Secondo: “s’accabadora” veniva sempre di notte, vestita di nero da capo a piedi, faceva uscire i parenti dalla casa e soffocava il morente col cuscino oppure gli sfondava il cranio con “su mazzolu”. Poi se ne andava silenziosa come era venuta, mentre i parenti la ringraziavano offrendole prodotti della terra (eh, certo, la morte su commissione ha il suo prezzo!). Se un comportamento del genere fosse stato così naturale e culturalmente accettato, perché venire di notte? Perché vestirsi di nero? Perché coprirsi il volto e tutta la figura? In questo, “s’accabadora” era esattamente identica al boia che eseguiva le sentenze mascherandosi con il cappuccio: pur essendo un funzionario statale regolarmente inquadrato e pagato, pur avendo dalla sua la legge e l’opinione pubblica che lo giustificavano, il suo lavoro era così disumano in sé da suscitare disagio e orrore in chi lo avesse incontrato di persona.
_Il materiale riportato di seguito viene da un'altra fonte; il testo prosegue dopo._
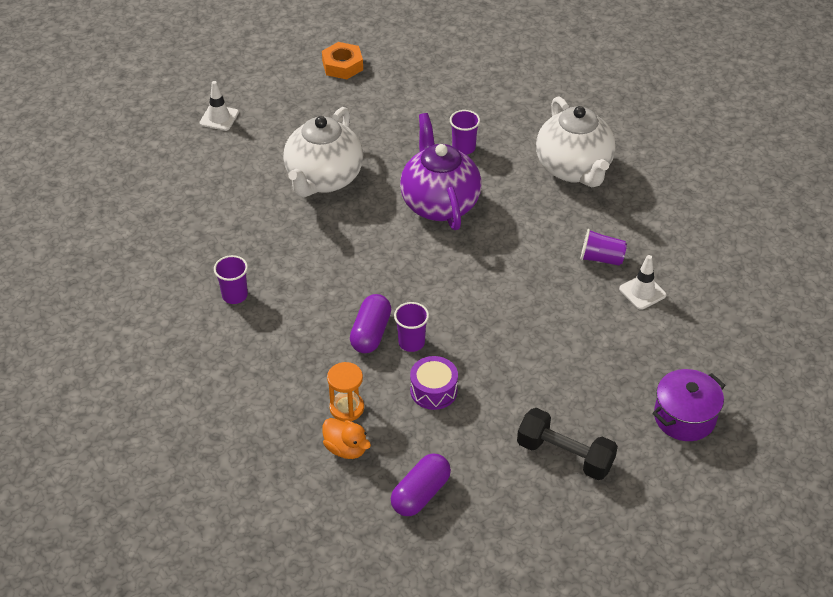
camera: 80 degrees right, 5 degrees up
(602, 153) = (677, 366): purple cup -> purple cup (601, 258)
Portiamo ora il discorso su un altro livello. Cosa possiamo dire di una cultura che accetta così tranquillamente non tanto la morte quanto la soppressione della vita? Una pratica del genere può essere giustificata soltanto dalla miseria oppure c’è un elemento di crudeltà, di fatalismo pagano che a sua volta è diventato il fattore paralizzante che ha contribuito a ibernare quella parte della Sardegna in una perpetua miseria? Altre regioni d’Italia, come il Molise, la Basilicata e il Veneto hanno conosciuto una miseria altrettanto feroce, un abbandono altrettanto totale, ma in nessuna di esse, per quanto ne sappia, si ricorreva all’eliminazione dei morenti come fosse un fatto “naturale” (non c’è niente di naturale in un colpo che ti sfonda la testa, per giunta con “Su mazzolu” fabbricato appositamente allo scopo).

Una cultura diventa umana nella misura in cui si prende cura della vita, non nella misura in cui la sopprime. Sono proprio le culture non fataliste, non ripiegate sulla circolarità maligna del tempo, quelle dove ogni vita ha la sua importanza, a possedere la tensione a non accontentarsi, a migliorare, a non lasciare nessuno indietro. Se l’arretratezza è causa di malinconia, anche una malinconia divorante può essere causa di arretratezza. È una sinistra ironia che nella foto dell’”accabadora” sia presente il Crocifisso, il che dimostra quanto il cristianesimo sia rimasto alla superficie di una cultura forse ferma interiormente all’epoca dei nuraghi. Non c’è bisogno di essere cristiani, tuttavia, per trovare barbara e inumana questa pratica. Non ho letto I quaderni dal carcere, ma sono assolutamente certo che un sardo della statura di Antonio Gramsci avrebbe condannato col massimo rigore questo costume che ora, in piena malafede, si torna a giustificare in nome di una ipocrita “pietà”.